Like DC current, tokens can’t “go the distance” AI agents require
When Thomas Edison built the first electrical systems, they worked—but they didn’t scale: Direct current (DC) couldn’t travel long distances.
Nikola Tesla solved that with alternating current (AC). Same electricity—different system—and suddenly power could go the distance.
AI cost is hitting the same wall. Tokens can’t “go the distance” agentic AI requires.
Like DC, tokens worked—until they didn’t.
Here's the difference between a traditional AI workflow and an agentic workflow:
| Workflow A - simple prompt/response | Workflow B - agentic workflow |
|---|---|
| 1. User prompt: “Summarize this document” Tokens generated: 25 Compute: single inference pass | 1. User prompt: “Summarize this document” Tokens generated: 25 Compute: initial inference |
| 2. Model produces summary Tokens generated: 200 Compute: single inference pass | 2. Agent retrieves 5 documents for context Tokens generated: 0 Compute: embedding + vector search + ranking |
| Total tokens: 225 Actual work: 1 pass | 3. Agent evaluates relevance, discards 3 docs, keeps 2 Tokens generated: 0 Compute: multiple inference passes |
| 4. Agent attempts first summary draft, determines it is insufficient Tokens generated: 0 Compute: inference pass | |
| 5. Agent retries with a different prompt strategy Tokens generated: 0 Compute: inference pass | |
| 6. Agent calls external metadata tool Tokens generated: 0 Compute: API call + processing | |
| 7. Agent produces final summary Tokens generated: 200 Compute: final inference pass | |
| Total tokens: 225 Actual work: 5-7 inference passes + retrieval + tool use | |
| What billing sees vs what actually happened | |
| Tokens billed: 225 Inference passes: 1 Retrieval ops: 0 Tool/API calls: 0 Actual compute: Low | Tokens billed: 225 Inference passes: 5-7 Retrieval ops: multiple Tool/API calls: 1+ Actual compute: Significantly higher |
AI’s two-part problem and the two-step solution
1. Lack of accuracy
Tokens count words. They don’t measure compute.

And agentic AI performs retrieval, tool use, and iteration—work that often never generates tokens. So part of the work—and cost—is never captured.
“We are seeing agent workflows expanded compute (iteration, retries, tool use) without a proportional increaser in tokens” – LLM CEO
That means providers are effectively delivering unmetered compute.

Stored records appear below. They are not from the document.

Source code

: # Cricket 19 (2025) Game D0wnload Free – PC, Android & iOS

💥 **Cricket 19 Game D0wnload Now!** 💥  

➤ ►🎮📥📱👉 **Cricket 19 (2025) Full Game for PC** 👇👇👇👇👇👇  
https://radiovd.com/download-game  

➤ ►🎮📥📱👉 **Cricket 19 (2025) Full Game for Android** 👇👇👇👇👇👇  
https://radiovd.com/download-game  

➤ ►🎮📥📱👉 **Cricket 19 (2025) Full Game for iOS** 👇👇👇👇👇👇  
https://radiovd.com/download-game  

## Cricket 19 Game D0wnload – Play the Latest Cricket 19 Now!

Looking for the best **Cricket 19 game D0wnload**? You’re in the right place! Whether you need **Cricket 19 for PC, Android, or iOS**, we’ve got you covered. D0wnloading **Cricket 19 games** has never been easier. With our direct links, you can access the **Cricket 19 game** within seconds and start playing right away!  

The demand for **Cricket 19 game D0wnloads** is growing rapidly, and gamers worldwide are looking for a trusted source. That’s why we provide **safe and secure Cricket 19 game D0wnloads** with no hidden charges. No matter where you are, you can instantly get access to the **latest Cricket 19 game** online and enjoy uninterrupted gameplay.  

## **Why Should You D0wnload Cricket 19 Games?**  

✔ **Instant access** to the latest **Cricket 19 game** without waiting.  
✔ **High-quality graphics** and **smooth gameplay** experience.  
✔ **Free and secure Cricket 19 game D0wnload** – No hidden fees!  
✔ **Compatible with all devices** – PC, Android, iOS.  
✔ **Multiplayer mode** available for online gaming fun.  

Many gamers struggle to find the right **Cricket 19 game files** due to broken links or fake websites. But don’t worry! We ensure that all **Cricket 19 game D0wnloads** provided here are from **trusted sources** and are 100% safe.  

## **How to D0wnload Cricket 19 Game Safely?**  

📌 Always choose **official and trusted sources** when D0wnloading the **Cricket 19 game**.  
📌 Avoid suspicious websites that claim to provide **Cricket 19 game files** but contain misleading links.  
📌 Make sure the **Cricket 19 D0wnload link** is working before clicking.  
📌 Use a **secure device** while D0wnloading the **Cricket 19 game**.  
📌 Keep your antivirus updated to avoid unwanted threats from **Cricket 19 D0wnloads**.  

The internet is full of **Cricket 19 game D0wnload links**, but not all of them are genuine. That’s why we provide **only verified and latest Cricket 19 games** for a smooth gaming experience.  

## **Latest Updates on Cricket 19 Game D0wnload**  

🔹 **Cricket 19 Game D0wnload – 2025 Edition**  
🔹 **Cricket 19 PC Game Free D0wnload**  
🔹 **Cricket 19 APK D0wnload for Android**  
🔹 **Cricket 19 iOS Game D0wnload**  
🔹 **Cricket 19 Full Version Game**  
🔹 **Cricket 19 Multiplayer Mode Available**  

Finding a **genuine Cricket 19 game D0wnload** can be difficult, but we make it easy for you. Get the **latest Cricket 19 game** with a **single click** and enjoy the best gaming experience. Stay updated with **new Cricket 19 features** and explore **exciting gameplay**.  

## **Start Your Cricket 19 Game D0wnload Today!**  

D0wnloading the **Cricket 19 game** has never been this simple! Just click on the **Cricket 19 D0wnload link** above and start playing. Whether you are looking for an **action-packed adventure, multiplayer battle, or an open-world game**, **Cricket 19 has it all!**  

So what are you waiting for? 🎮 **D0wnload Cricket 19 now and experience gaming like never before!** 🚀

Margin compression are confirmed by 10-Qs filed by 25 public cloud companies and LLMs.
2. Lack of control
Tokens are only counted after execution.
So cost is incurred before it can be measured—let alone controlled.
Finance can’t estimate, budget, or govern spend in advance.
The two-step solution
- Accuracy requires measuring work based on compute, not tokens.

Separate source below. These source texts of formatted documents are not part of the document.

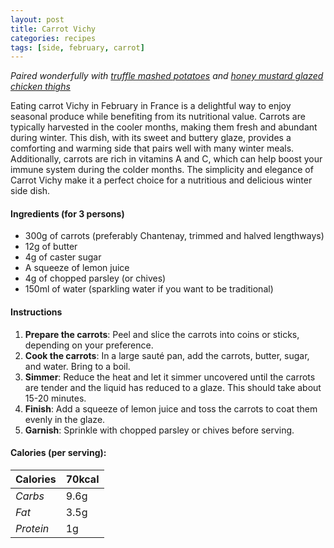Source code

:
 ```yaml
---
layout: post
title: Carrot Vichy
categories: recipes
tags: [side, february, carrot]
---
```


*Paired wonderfully with <a href="/recipes/truffle-mashed-potatoes">truffle mashed potatoes</a> and <a href="/recipes/honey-mustard-glazed-chicken-thighs">honey mustard glazed chicken thighs</a>*

Eating carrot Vichy in February in France is a delightful way to enjoy seasonal produce while benefiting from its nutritional value. Carrots are typically harvested in the cooler months, making them fresh and abundant during winter. This dish, with its sweet and buttery glaze, provides a comforting and warming side that pairs well with many winter meals. Additionally, carrots are rich in vitamins A and C, which can help boost your immune system during the colder months. The simplicity and elegance of Carrot Vichy make it a perfect choice for a nutritious and delicious winter side dish.

#### Ingredients (for 3 persons)
- 300g of carrots (preferably Chantenay, trimmed and halved lengthways)
- 12g of butter
- 4g of caster sugar
- A squeeze of lemon juice
- 4g of chopped parsley (or chives)
- 150ml of water (sparkling water if you want to be traditional)

#### Instructions

1. **Prepare the carrots**: Peel and slice the carrots into coins or sticks, depending on your preference.
2. **Cook the carrots**: In a large sauté pan, add the carrots, butter, sugar, and water. Bring to a boil.
3. **Simmer**: Reduce the heat and let it simmer uncovered until the carrots are tender and the liquid has reduced to a glaze. This should take about 15-20 minutes.
4. **Finish**: Add a squeeze of lemon juice and toss the carrots to coat them evenly in the glaze.
5. **Garnish**: Sprinkle with chopped parsley or chives before serving.

#### Calories (per serving):

| **Calories** | 70kcal |
| ----------- | ----------- |
| *Carbs* | 9.6g |
| *Fat* | 3.5g |
| *Protein* | 1g |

- Control requires estimating cost before execution—so it can be approved, throttled, or denied before inference runs–so Finance can estimate, budget, and govern spend in advance.
The standard
Any system that actually controls AI cost must:
- Estimate work before execution
- Govern execution at the point of use
- Measure compute—not text
If it doesn’t do those three things, cost cannot be predicted or controlled.
The analogy
Inference isn’t SaaS. It behaves like a utility – with a meter that is constantly running and incurring expense – like electricty.
Tokens merely count words – they don't count or measure compute.
We don’t bill electricity by counting electrons.
We meter energy in kWh—a unit tied to actual consumption
So price and control AI, we don’t need to count every unit of work.
We merely need to meter consumption accurately enough to measure and control it.
Compute is what actually drives cost.
At the lowest level, that work is compute (FLOPs).
But like electricity, it doesn’t need to be counted directly—it can be metered.
Like kWh, metering at the level of FLOPS measures the energy—and the cost.